**Exercise**
Copy out the entries below exactly as they stand, but only from the line containing "(329, 574) none" through the line containing "(113, 623) none".

**Supplied data**
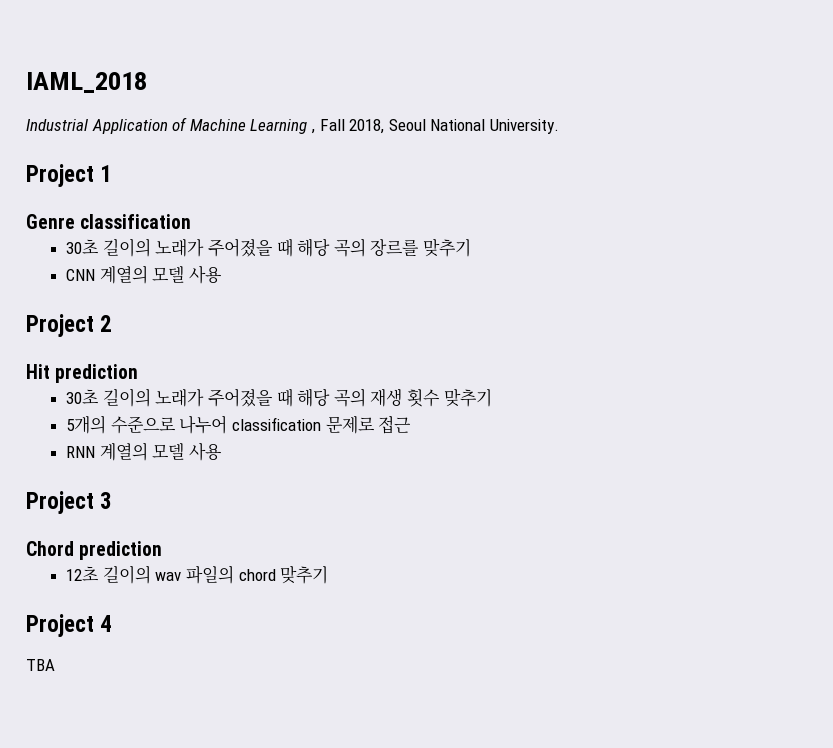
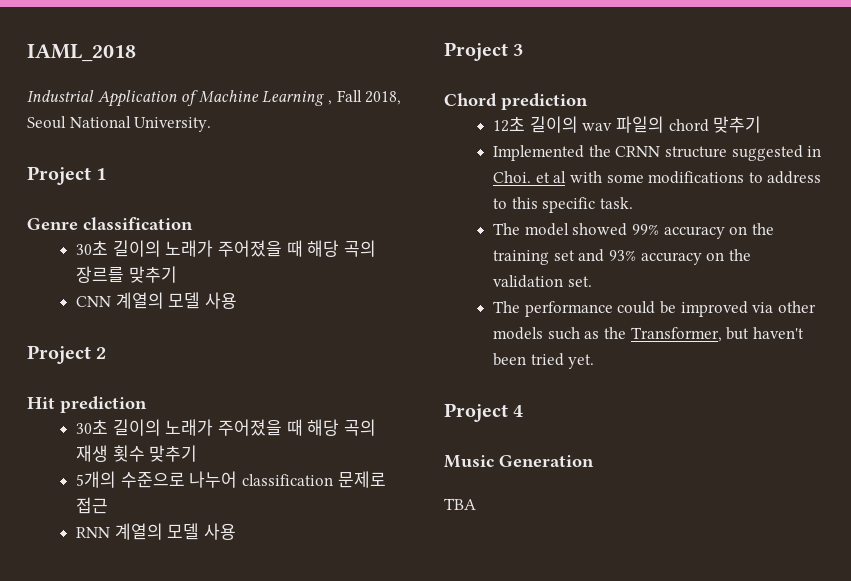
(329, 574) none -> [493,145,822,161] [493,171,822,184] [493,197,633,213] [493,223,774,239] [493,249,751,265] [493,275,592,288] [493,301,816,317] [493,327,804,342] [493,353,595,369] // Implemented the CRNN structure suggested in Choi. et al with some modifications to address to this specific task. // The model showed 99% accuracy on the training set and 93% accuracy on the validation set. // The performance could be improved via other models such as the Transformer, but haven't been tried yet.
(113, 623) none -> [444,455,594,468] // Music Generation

==

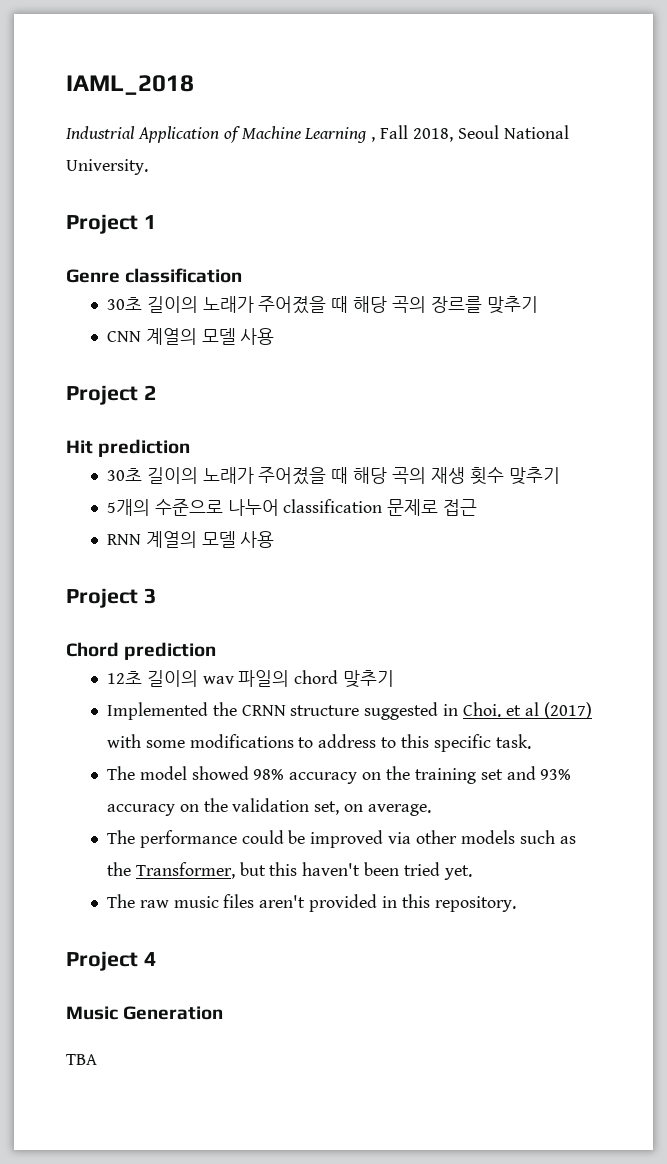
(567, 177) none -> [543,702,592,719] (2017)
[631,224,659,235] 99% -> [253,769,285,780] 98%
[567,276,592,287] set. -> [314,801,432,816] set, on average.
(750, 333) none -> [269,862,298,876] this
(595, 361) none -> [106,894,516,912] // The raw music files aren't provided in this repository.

**Written reply**
(329, 574) none -> [493,145,822,161] [493,171,822,184] [493,197,633,213] [493,223,774,239] [493,249,751,265] [493,275,592,288] [493,301,816,317] [493,327,804,342] [493,353,595,369] // Implemented the CRNN structure suggested in Choi. et al with some modifications to address to this specific task. // The model showed 99% accuracy on the training set and 93% accuracy on the validation set. // The performance could be improved via other models such as the Transformer, but haven't been tried yet.
(113, 623) none -> [444,455,594,468] // Music Generation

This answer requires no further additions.